**THE TASK:** The entries that follow should come back exactly, with no pictures among them.

**PROVIDED DATA:**
-=-=-
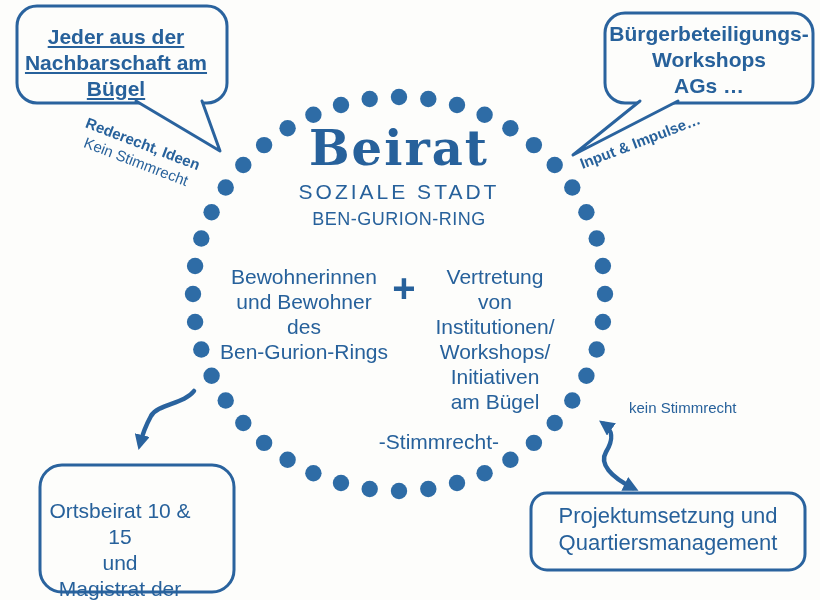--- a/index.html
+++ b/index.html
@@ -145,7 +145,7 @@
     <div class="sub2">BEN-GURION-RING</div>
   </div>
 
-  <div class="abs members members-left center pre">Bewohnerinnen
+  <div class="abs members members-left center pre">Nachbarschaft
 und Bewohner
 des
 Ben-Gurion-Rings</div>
-=-=-
**RESULT OF THIS EXERCISE:**
--- a/index.html
+++ b/index.html
@@ -145,7 +145,7 @@
     <div class="sub2">BEN-GURION-RING</div>
   </div>
 
-  <div class="abs members members-left center pre">Bewohnerinnen
+  <div class="abs members members-left center pre">Nachbarschaft
 und Bewohner
 des
 Ben-Gurion-Rings</div>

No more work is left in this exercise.